- Prof Andrew Harrison, CEO Diamond Light Source
As we close the financial year 2018-19, it is good to reflect upon the achievements of this period. 2018 was the Year of Engineering and this saw an increase in news and features from the engineering team resulting in some striking headlines. For example, the Daily Express showcased the work done with Martian Meridianiites within the facility. These minerals were named after the place they were discovered on Mars and provide direct evidence that there used to be surface water on this planet. This wonderful and engaging science was made possible by the design of a special cold cell built by our talented engineers.
The Year of Engineering has left a legacy of enhanced engagement, which we can now build on ensuring that career opportunities are more widely promoted, and staff continue to be good role models helping to attract the best talents into our organisation.

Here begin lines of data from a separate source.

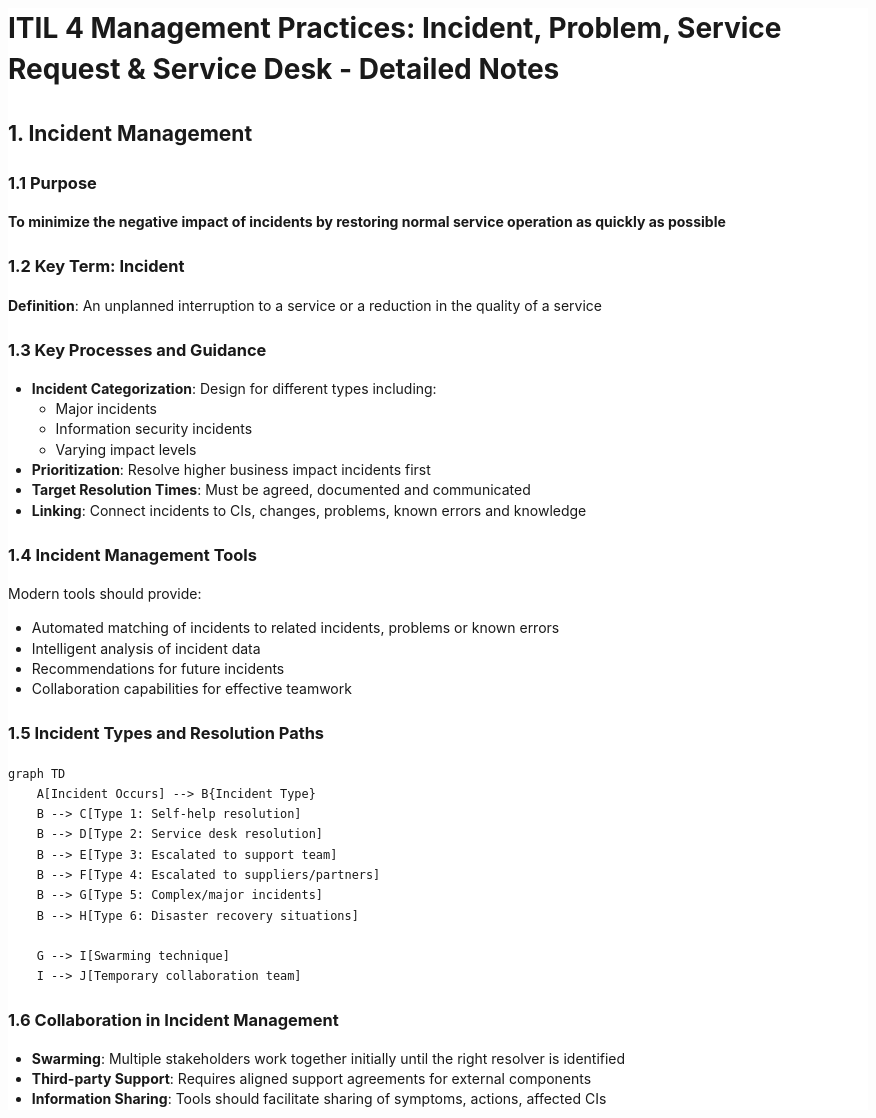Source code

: # ITIL 4 Management Practices: Incident, Problem, Service Request & Service Desk - Detailed Notes

## 1. Incident Management

### 1.1 Purpose
**To minimize the negative impact of incidents by restoring normal service operation as quickly as possible**

### 1.2 Key Term: Incident
**Definition**: An unplanned interruption to a service or a reduction in the quality of a service

### 1.3 Key Processes and Guidance
- **Incident Categorization**: Design for different types including:
  - Major incidents
  - Information security incidents
  - Varying impact levels
- **Prioritization**: Resolve higher business impact incidents first
- **Target Resolution Times**: Must be agreed, documented and communicated
- **Linking**: Connect incidents to CIs, changes, problems, known errors and knowledge

### 1.4 Incident Management Tools
Modern tools should provide:
- Automated matching of incidents to related incidents, problems or known errors
- Intelligent analysis of incident data
- Recommendations for future incidents
- Collaboration capabilities for effective teamwork

### 1.5 Incident Types and Resolution Paths
```mermaid
graph TD
    A[Incident Occurs] --> B{Incident Type}
    B --> C[Type 1: Self-help resolution]
    B --> D[Type 2: Service desk resolution]
    B --> E[Type 3: Escalated to support team]
    B --> F[Type 4: Escalated to suppliers/partners]
    B --> G[Type 5: Complex/major incidents]
    B --> H[Type 6: Disaster recovery situations]
    
    G --> I[Swarming technique]
    I --> J[Temporary collaboration team]
```

### 1.6 Collaboration in Incident Management
- **Swarming**: Multiple stakeholders work together initially until the right resolver is identified
- **Third-party Support**: Requires aligned support agreements for external components
- **Information Sharing**: Tools should facilitate sharing of symptoms, actions, affected CIs
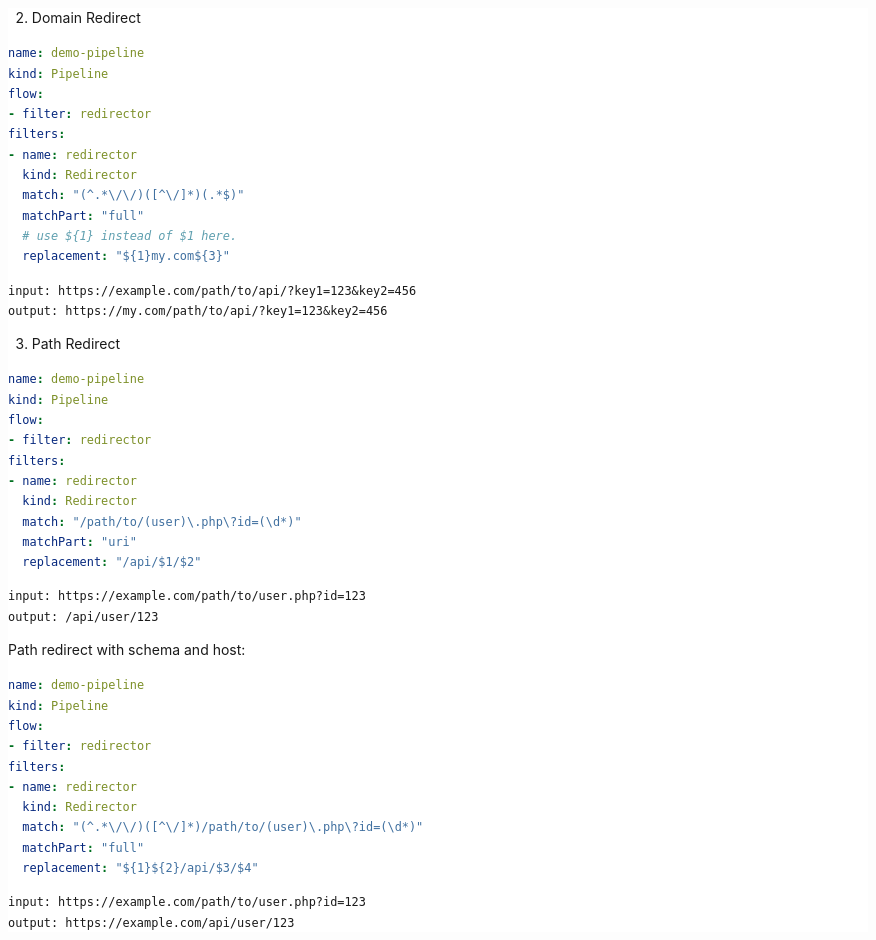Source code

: 2. Domain Redirect
```yaml
name: demo-pipeline
kind: Pipeline
flow:
- filter: redirector
filters:
- name: redirector
  kind: Redirector
  match: "(^.*\/\/)([^\/]*)(.*$)"
  matchPart: "full"
  # use ${1} instead of $1 here.
  replacement: "${1}my.com${3}"
```
```
input: https://example.com/path/to/api/?key1=123&key2=456
output: https://my.com/path/to/api/?key1=123&key2=456
```

3. Path Redirect
```yaml
name: demo-pipeline
kind: Pipeline
flow:
- filter: redirector
filters:
- name: redirector
  kind: Redirector
  match: "/path/to/(user)\.php\?id=(\d*)"
  matchPart: "uri"
  replacement: "/api/$1/$2"
```
```
input: https://example.com/path/to/user.php?id=123
output: /api/user/123
```

Path redirect with schema and host:
```yaml
name: demo-pipeline
kind: Pipeline
flow:
- filter: redirector
filters:
- name: redirector
  kind: Redirector
  match: "(^.*\/\/)([^\/]*)/path/to/(user)\.php\?id=(\d*)"
  matchPart: "full"
  replacement: "${1}${2}/api/$3/$4"
```
```
input: https://example.com/path/to/user.php?id=123
output: https://example.com/api/user/123
```
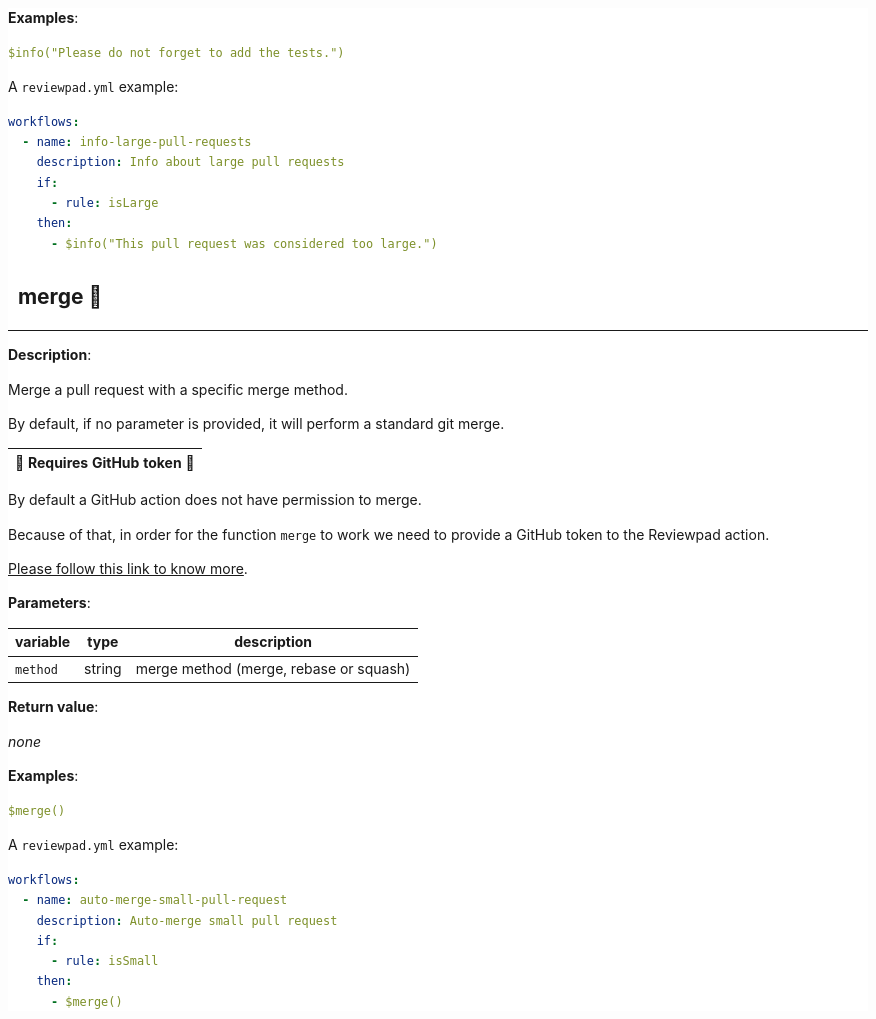 **Examples**:

```yml
$info("Please do not forget to add the tests.")
```

A `reviewpad.yml` example:

```yml
workflows:
  - name: info-large-pull-requests
    description: Info about large pull requests
    if:
      - rule: isLarge
    then:
      - $info("This pull request was considered too large.")
```

## &nbsp; merge :key:
______________

**Description**:

Merge a pull request with a specific merge method.

By default, if no parameter is provided, it will perform a standard git merge.

| :key: Requires GitHub token :key: |
| --------------------------------- |

By default a GitHub action does not have permission to merge.

Because of that, in order for the function `merge` to work we need to provide a GitHub token to the Reviewpad action.

[Please follow this link to know more](https://docs.reviewpad.com/docs/github-action-with-github-token).

**Parameters**:

| variable | type   | description                            |
| -------- | ------ | -------------------------------------- |
| `method` | string | merge method (merge, rebase or squash) |

**Return value**:

*none*

**Examples**:

```yml
$merge()
```

A `reviewpad.yml` example:

```yml
workflows:
  - name: auto-merge-small-pull-request
    description: Auto-merge small pull request
    if:
      - rule: isSmall
    then:
      - $merge()
```
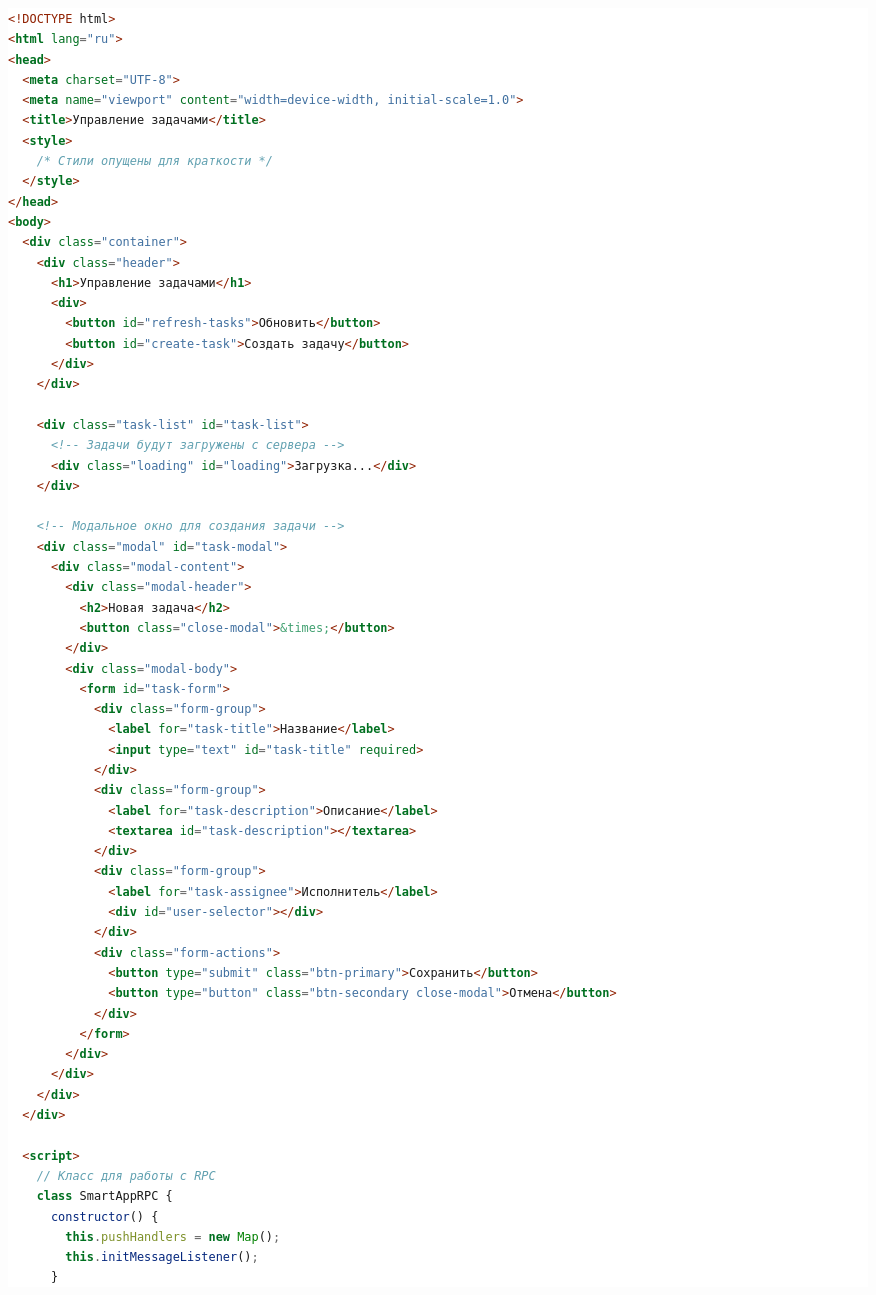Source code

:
 ```html
<!DOCTYPE html>
<html lang="ru">
<head>
  <meta charset="UTF-8">
  <meta name="viewport" content="width=device-width, initial-scale=1.0">
  <title>Управление задачами</title>
  <style>
    /* Стили опущены для краткости */
  </style>
</head>
<body>
  <div class="container">
    <div class="header">
      <h1>Управление задачами</h1>
      <div>
        <button id="refresh-tasks">Обновить</button>
        <button id="create-task">Создать задачу</button>
      </div>
    </div>
    
    <div class="task-list" id="task-list">
      <!-- Задачи будут загружены с сервера -->
      <div class="loading" id="loading">Загрузка...</div>
    </div>
    
    <!-- Модальное окно для создания задачи -->
    <div class="modal" id="task-modal">
      <div class="modal-content">
        <div class="modal-header">
          <h2>Новая задача</h2>
          <button class="close-modal">&times;</button>
        </div>
        <div class="modal-body">
          <form id="task-form">
            <div class="form-group">
              <label for="task-title">Название</label>
              <input type="text" id="task-title" required>
            </div>
            <div class="form-group">
              <label for="task-description">Описание</label>
              <textarea id="task-description"></textarea>
            </div>
            <div class="form-group">
              <label for="task-assignee">Исполнитель</label>
              <div id="user-selector"></div>
            </div>
            <div class="form-actions">
              <button type="submit" class="btn-primary">Сохранить</button>
              <button type="button" class="btn-secondary close-modal">Отмена</button>
            </div>
          </form>
        </div>
      </div>
    </div>
  </div>
  
  <script>
    // Класс для работы с RPC
    class SmartAppRPC {
      constructor() {
        this.pushHandlers = new Map();
        this.initMessageListener();
      }
```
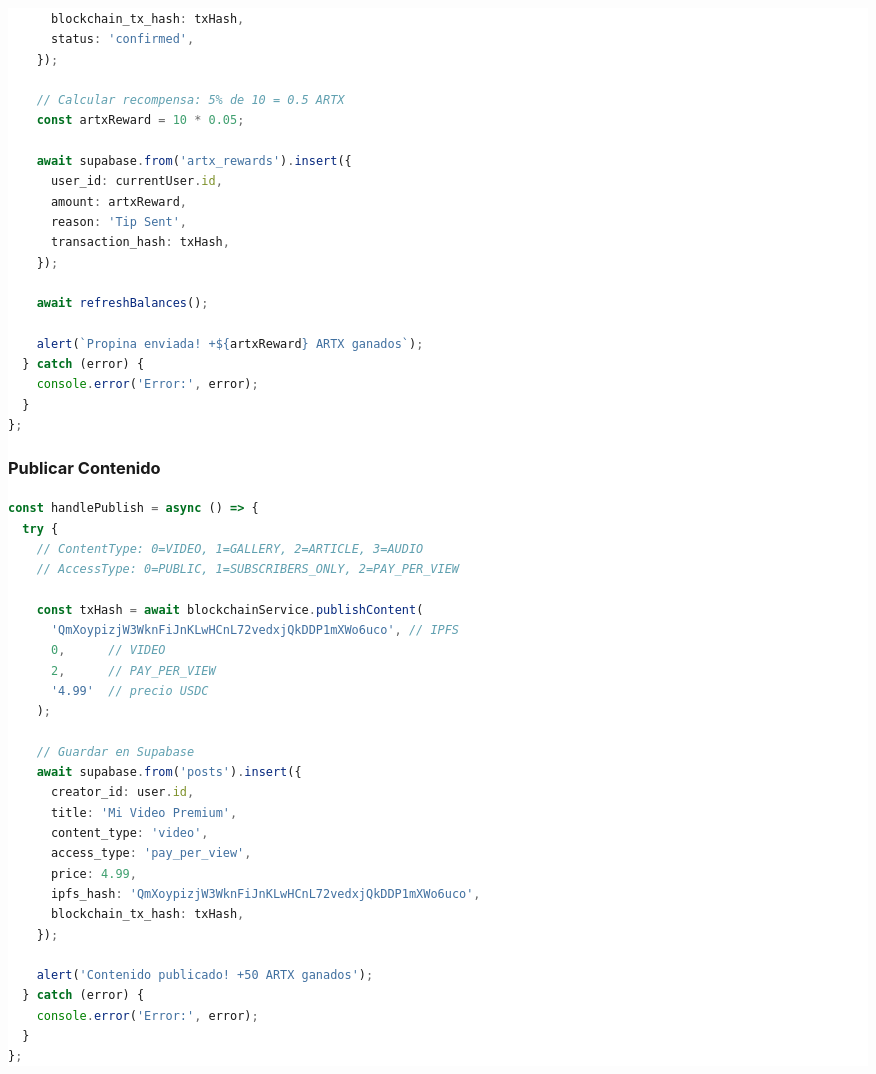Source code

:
 ```typescript
      blockchain_tx_hash: txHash,
      status: 'confirmed',
    });

    // Calcular recompensa: 5% de 10 = 0.5 ARTX
    const artxReward = 10 * 0.05;
    
    await supabase.from('artx_rewards').insert({
      user_id: currentUser.id,
      amount: artxReward,
      reason: 'Tip Sent',
      transaction_hash: txHash,
    });

    await refreshBalances();

    alert(`Propina enviada! +${artxReward} ARTX ganados`);
  } catch (error) {
    console.error('Error:', error);
  }
};
```

### Publicar Contenido

```typescript
const handlePublish = async () => {
  try {
    // ContentType: 0=VIDEO, 1=GALLERY, 2=ARTICLE, 3=AUDIO
    // AccessType: 0=PUBLIC, 1=SUBSCRIBERS_ONLY, 2=PAY_PER_VIEW
    
    const txHash = await blockchainService.publishContent(
      'QmXoypizjW3WknFiJnKLwHCnL72vedxjQkDDP1mXWo6uco', // IPFS
      0,      // VIDEO
      2,      // PAY_PER_VIEW
      '4.99'  // precio USDC
    );

    // Guardar en Supabase
    await supabase.from('posts').insert({
      creator_id: user.id,
      title: 'Mi Video Premium',
      content_type: 'video',
      access_type: 'pay_per_view',
      price: 4.99,
      ipfs_hash: 'QmXoypizjW3WknFiJnKLwHCnL72vedxjQkDDP1mXWo6uco',
      blockchain_tx_hash: txHash,
    });

    alert('Contenido publicado! +50 ARTX ganados');
  } catch (error) {
    console.error('Error:', error);
  }
};
```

With the investment made in Diamond over the past 18 years, funded by the taxpayers through the Science and Technology Facilities Council (STFC) - UK Research & Innovation (86%) and the Wellcome Trust (14%), our institute now offers access to 32 beamlines and five complementary facilities (eBIC, ePSIC, MPL, XFEL Hub and XChem). The final beamline of the current phase of construction – DIAD – saw first light in the past year and will take first users in the next twelve months. All are pushing the boundaries of visualisation of molecules and materials at the atomic level, and enabling high quality science for both industry and academia. An indication of the role Diamond plays in establishing the UK at the forefront of science worldwide is the high impact of its work embodied in almost 8,000 peer review scientific articles published since the organisation was created, with citation rates significantly higher than the national average across the spectrum of science it serves.
A great illustration of the impact we are having is the work by an international team led by the University of Portsmouth and the US National Energy Research Laboratory that will enable a natural plastic digesting enzyme to be exploited more effectively in waste treatment. The unique visualisation tools used to elucidate the way the enzyme works were provided by several of our beamlines. The research made the headlines all over the world, generating the equivalent of over £23M of advertising spend in press and broadcast coverage.
This review contains many more examples of high impact science drawn from across the broad range of areas of fundamental science that Diamond serves, and the societal challenges it helps address. These include health and wellbeing, the environment, transport and energy challenges of the future, as well as new functional materials, including electronic devices and high-performance engineering alloys, and new processing technology for innovative manufacturing.
All of these achievements reflect the skills, hard work and commitment of the dedicated staff that we have within our walls. They also reflect the strong engagement of a vibrant and growing user community in academia and industry. In the last financial year, we received 1,788 proposals for experiments on our instruments via peer reviewed access routes, requesting a total of 22,117 shifts. After peer review, 1,191 proposals were awarded beamtime. This resulted in 12,497 experimental shifts being awarded across 30 beamlines and eight electron microscopes. We welcomed 6,332 onsite user visits from academia across all instruments, with an additional 4,459 remote user visits. The machine continues to perform to the highest standard with 98.4% uptime and 90.3 hours mean time between failures (MTBF).
However, we cannot afford to rest on our laurels. The pace of technical development is rapid and relentless so if we are to continue to offer the scientific community the best opportunities for world-leading research, we need to plan to take advantage of such advances. We have already started a very substantial rolling programme of upgrades to beamlines supported by a considerable uplift in capital from our shareholders. We aim to complement this programme with the Diamond-II upgrade of the machine and instruments, which with a factor of 20 times reduction in emittance coupled with an increase in electron beam energy from 3.0 to 3.5 GeV will provide up to a factor of 70 increase in brightness and coherence of Diamond’s photon beams at the higher energies. A new lattice geometry will allow us to not only keep and enhance all current beamlines, but offers the opportunity for up to five new additional beamlines to be created. The science case has been well received and approved by our Science Advisory Committee (SAC) and Diamond Industrial Science Committee (DISCo). The Conceptual Design Report (CDR) has also been approved by an international expert panel, clearing the way to work on the Technical Design Report (TDR) for which we will need an increase in staff and resources for much more detailed planning.
To remain at the cutting-edge of science, we need to ensure we continue to attract people from all over the world because they bring their different perspectives and skills. We also need to engage more closely with other facilities that provide complementary technical expertise. These are global endeavours, but the highest density of world-class light source facilities and suitably trained scientists and engineers are in Europe, so it is more critical than ever that we maintain close and effective ties with our closest and strongest allies. To this end, in 2017 we became Members of LEAPS – the League of European Accelerator-based Photon Sources – an organisation that brings together every synchrotron and Free Electron Laser (FEL) facility in Europe. Over the past year, the collaboration has developed a collection of projects for enabling technology, from new sources and optics to detectors and data analysis tools, that we will work on together to ensure that we are all able to support the most brilliant science and innovation well into the future.